Fiscal Cliff or Stairway to Heaven?

by Stephen Fisher | Dec 13, 2012

Why would 50% of US Republican voters favor a tax rate hike now to pay for Obama's spending? The answer is that they are going to have to pay for it at sometime in the future, so now is as good a time as any.

This logic is not only simple and compelling, it also explains why the doomsday forecasts for the 'fiscal cliff' are rubbish and, moreover, that triggering the tax hikes and spending cuts associated with the expiry of the Bush Jobs for America legislation may actually BE GOOD for the US economy.

I have written about the Ricardian Equivalence doctrine previously.  This argues that economic agents are forward looking in their expectations for taxes and government budget deficit financing such that what matters is the present value of future taxes that need to be raised to finance a budget deficit today.  This means that government spending is NOT stimulatory since people need to save to pay for the necessary tax in the future.  Government spending is exactly offset by savings for future taxes.  

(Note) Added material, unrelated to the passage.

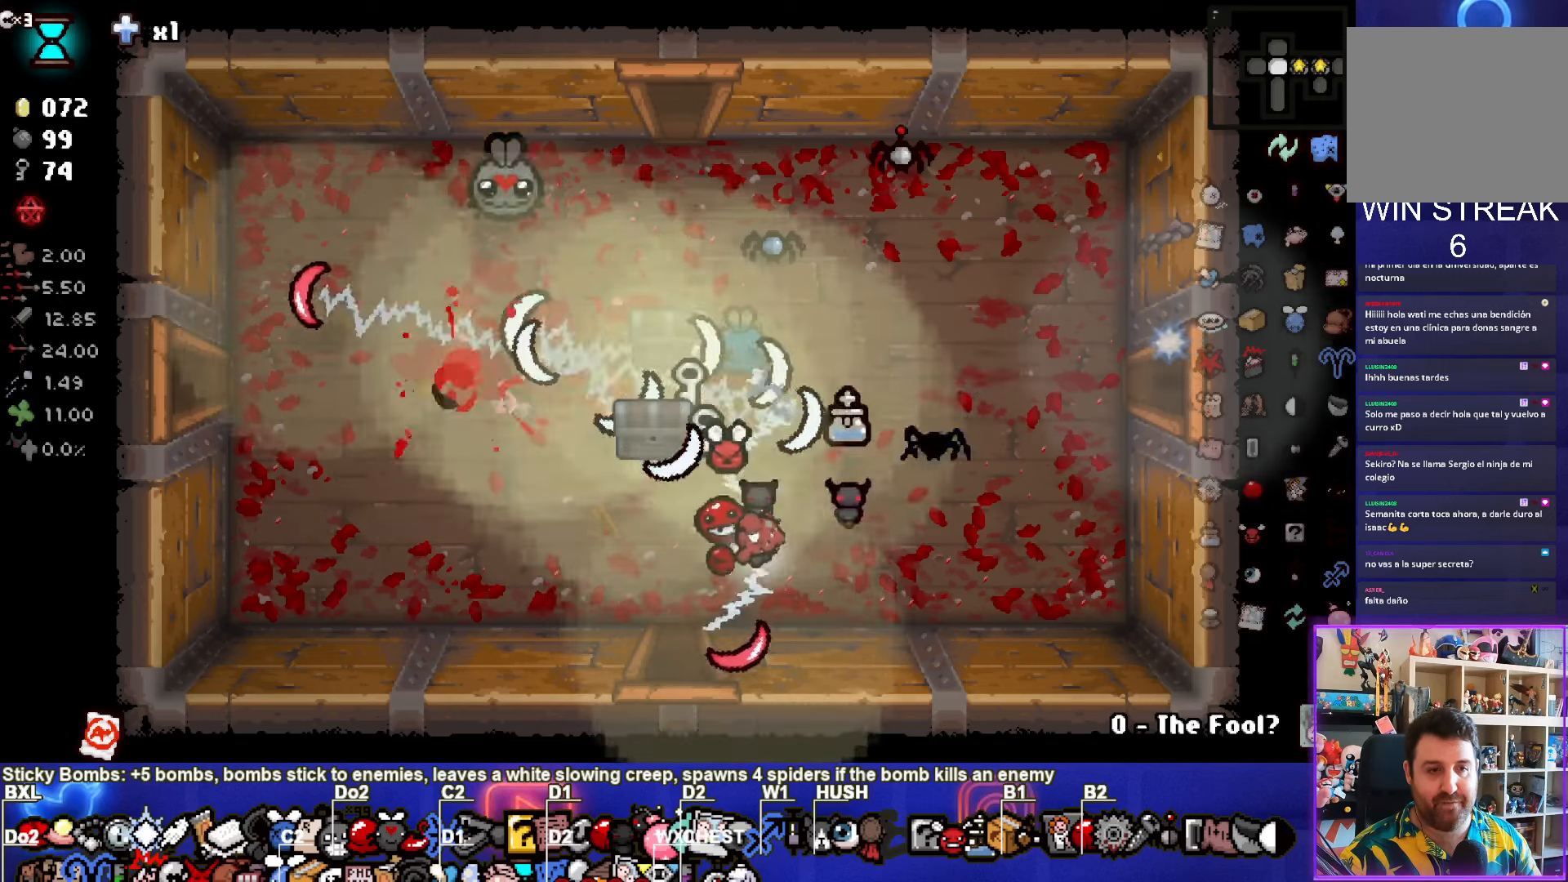
{"buttons": [], "left_stick": "up-right", "events": [[150, "left_stick", "center"], [466, "left_stick", "up-right"]]}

Viewed in this light, triggering the fiscal cliff should have little effect on US growth as it will simply collect taxes a bit earlier than expected while at the same time cutting spending.  People will adjust their asset portfolios to reflect the timing of taxes while keeping their consumption plans largely intact.  So while Ricardian Equivalence doctrine suggests that the effect of triggering the tax hike/spending cuts will be largely neutral, what good can come out of it?

It is well known that government deficit spending is not stimulatory, and that long-term deficit spending multipliers are actually NEGATIVE i.e..higher deficits reduce economic growth in the long term.  If you don't believe me, just look at Europe.  Triggering the tax hikes/spending cuts may permanently block the Obama deficit spending juggernaut.  If so, then the Fiscal Cliff may well turn out to be the Stairway to Heaven!